• [Task objective]
All lines from the one containing "Figure 4. Numerical" through the last line of the listing should be given again exactly, with no pictures.

• [Information shown]
□ □ □ □

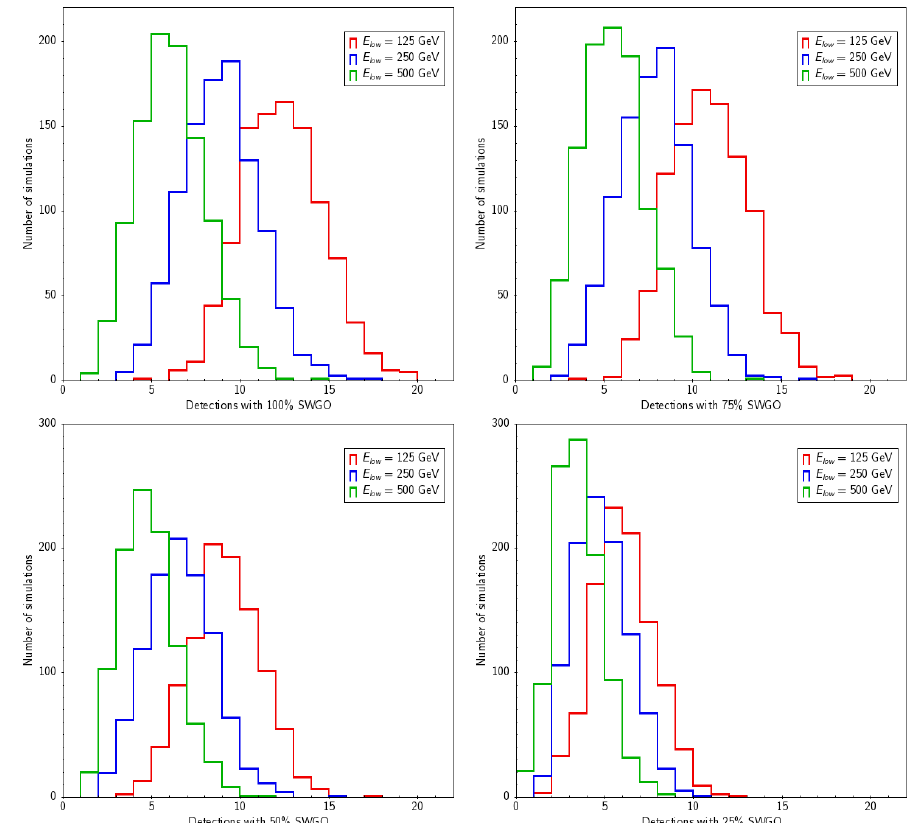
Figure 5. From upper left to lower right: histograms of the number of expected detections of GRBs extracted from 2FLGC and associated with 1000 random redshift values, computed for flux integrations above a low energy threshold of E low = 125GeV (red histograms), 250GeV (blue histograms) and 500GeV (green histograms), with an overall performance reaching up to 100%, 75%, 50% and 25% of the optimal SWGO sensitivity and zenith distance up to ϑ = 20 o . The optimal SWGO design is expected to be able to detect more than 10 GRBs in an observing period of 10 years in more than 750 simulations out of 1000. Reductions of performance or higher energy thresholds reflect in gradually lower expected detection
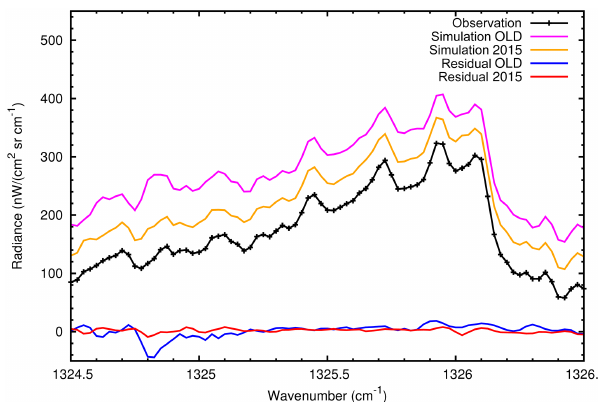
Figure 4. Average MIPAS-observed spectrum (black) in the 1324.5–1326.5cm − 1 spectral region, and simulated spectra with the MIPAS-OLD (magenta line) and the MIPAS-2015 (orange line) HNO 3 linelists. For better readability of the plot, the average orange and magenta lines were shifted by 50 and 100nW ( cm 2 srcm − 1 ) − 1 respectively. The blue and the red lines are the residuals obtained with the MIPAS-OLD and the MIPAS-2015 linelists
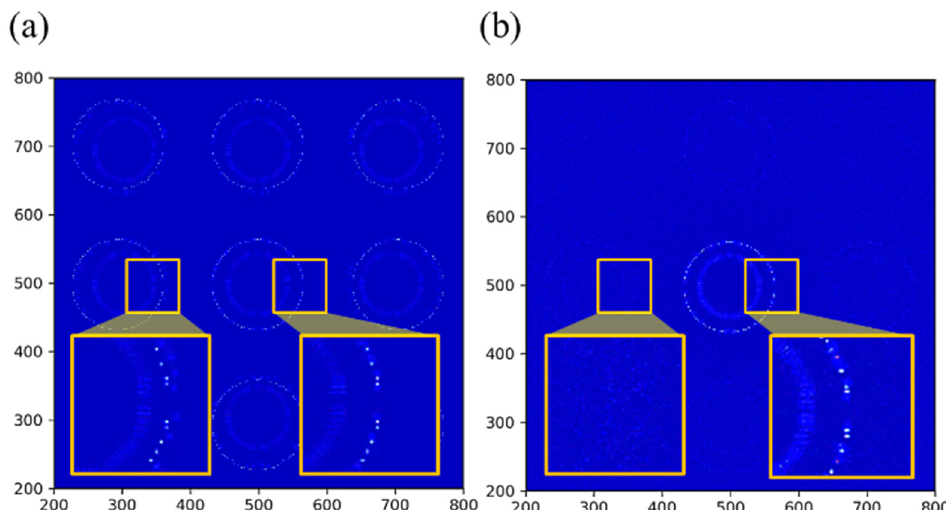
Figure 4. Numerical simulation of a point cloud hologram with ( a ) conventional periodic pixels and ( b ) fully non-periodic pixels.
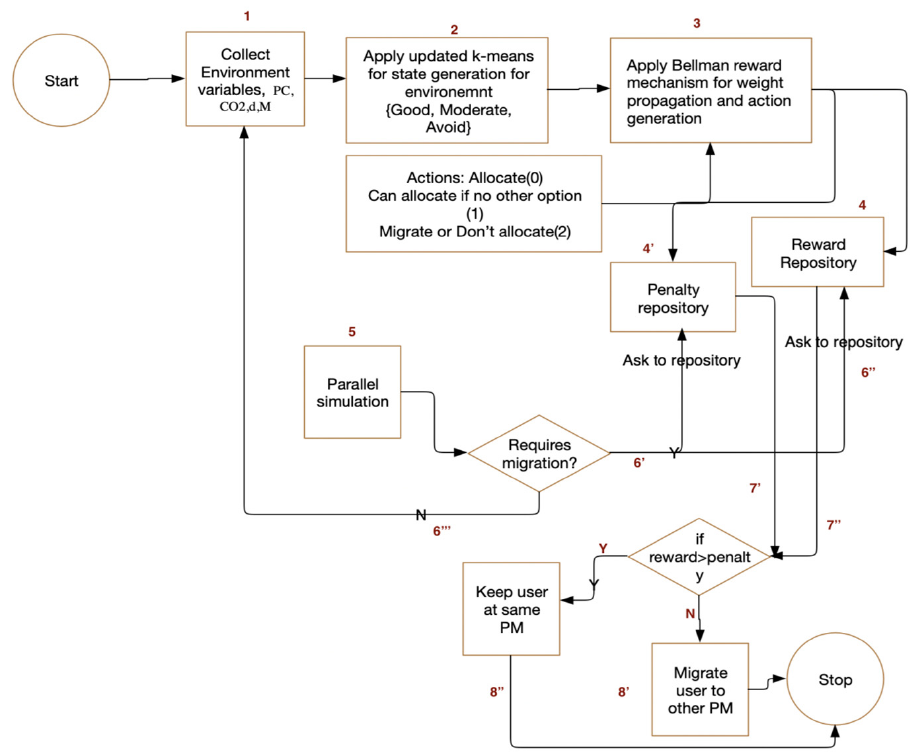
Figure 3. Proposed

□ □ □ □

• [Written response]
Figure 4. Numerical simulation of a point cloud hologram with ( a ) conventional periodic pixels and ( b ) fully non-periodic pixels.
Figure 3. Proposed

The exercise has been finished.